- _CUPLIKAN DOKUMEN_:
Mengapa Bumi Berlimpah Air?

- Editor

Selasa, 29 November 2011

facebook twitter whatsapp telegram line copy

URL berhasil dicopy

facebook icon twitter icon whatsapp icon telegram icon line icon copy

URL berhasil dicopy

SALAH satu hal yang membedakan bumi dibanding planet-planet terestrial ”tetangganya” adalah ketersediaan air dalam jumlah melimpah. Tujuh puluh persen wajah bumi ditutupi air yang hampir seluruhnya menempati sebuah badan air tunggal, meski kita secara administratif membaginya ke dalam empat samudra berbeda.

Air yang berlimpah dalam wujud cair merupakan faktor vital pendukung kehidupan. Delapan puluh persen tubuh makhluk hidup, termasuk manusia, tersusun dari air sebagai penunjang metabolisme. Air juga memungkinkan siklus karbon berlangsung, dalam rupa transfer karbondioksida di atmosfer menjadi sedimen karbonat dasar laut dan sebaliknya. Demikian pula daur hidrologis yang menghasilkan cuaca. Penguraian air di dalam butir-butir hijau daun (klorofil) menghasilkan emisi gas oksigen yang sangat diperlukan untuk pernapasan makhluk hidup aerob, termasuk manusia. Maka dapat dikatakan, tanpa keberadaan air, kehidupan takkan bisa bertahan.

- _RINCIAN LATIHAN_:
Tolong jawab pertanyaan berikut berdasarkan artikel tentang air di bumi di atas.
(a) Berapa persen wajah bumi yang ditutupi air?
(b) Berapa persen tubuh makhluk hidup yang tersusun dari air?
(c) Gas apa yang dihasilkan oleh penguraian air di dalam butir-butir hijau daun (klorofil)?

- _ISI KUMPULAN DATA_:
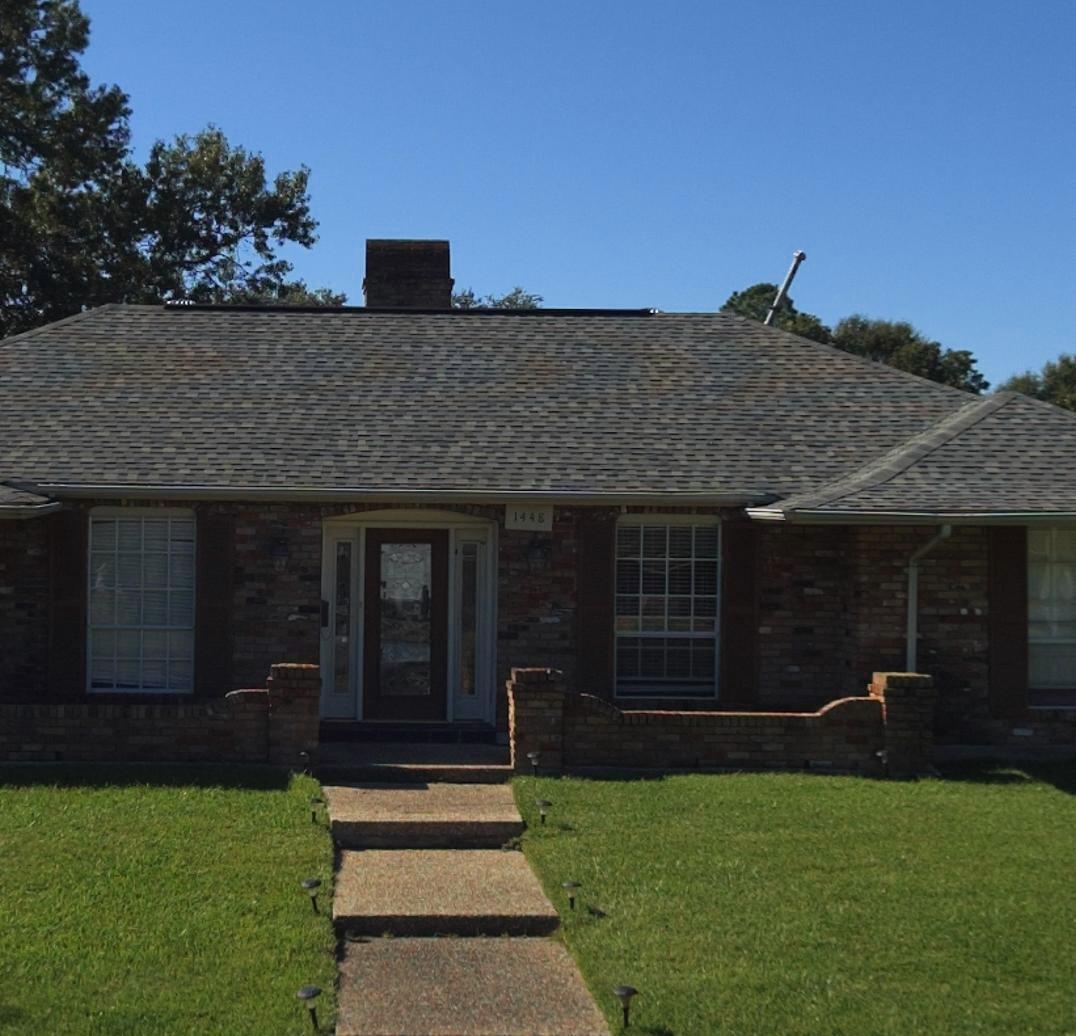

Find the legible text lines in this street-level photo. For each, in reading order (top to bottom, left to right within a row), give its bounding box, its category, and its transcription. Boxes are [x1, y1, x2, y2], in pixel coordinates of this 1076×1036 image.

[511, 509, 547, 525] StreetNumber: 1448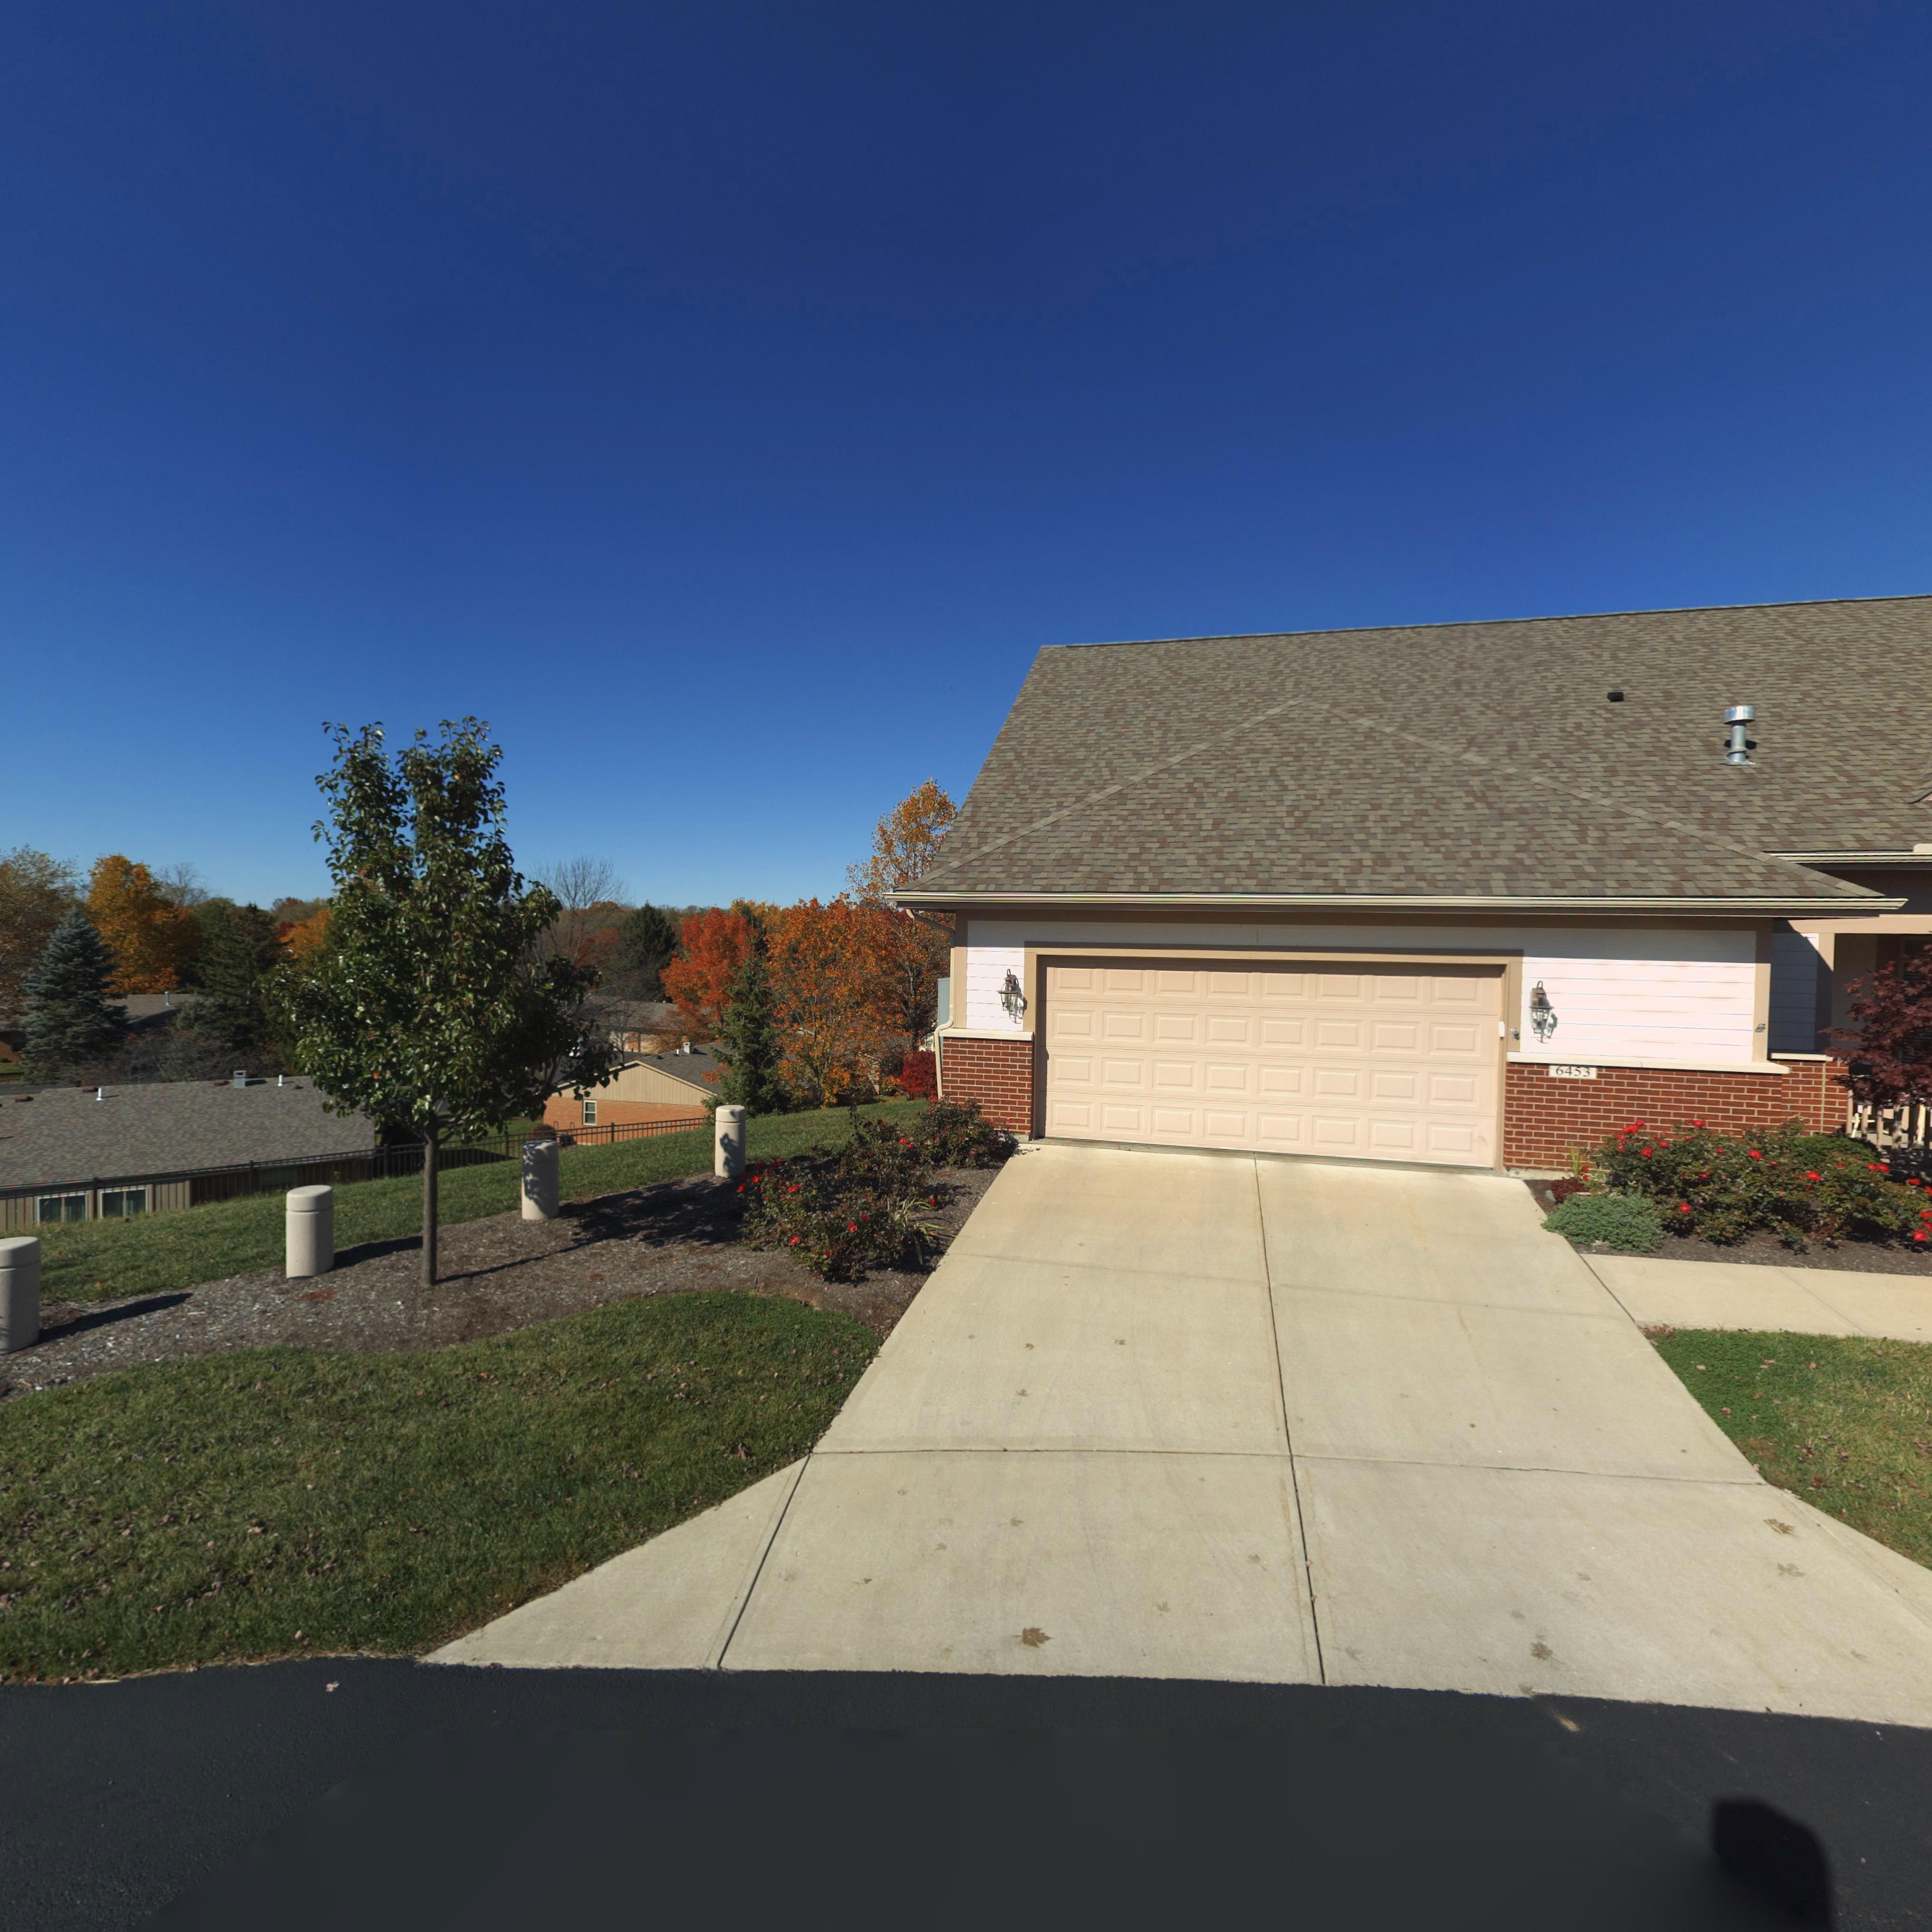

- _HASIL TUGAS_:
(a) Tujuh puluh persen.
(b) Delapan puluh persen.
(c) Gas oksigen.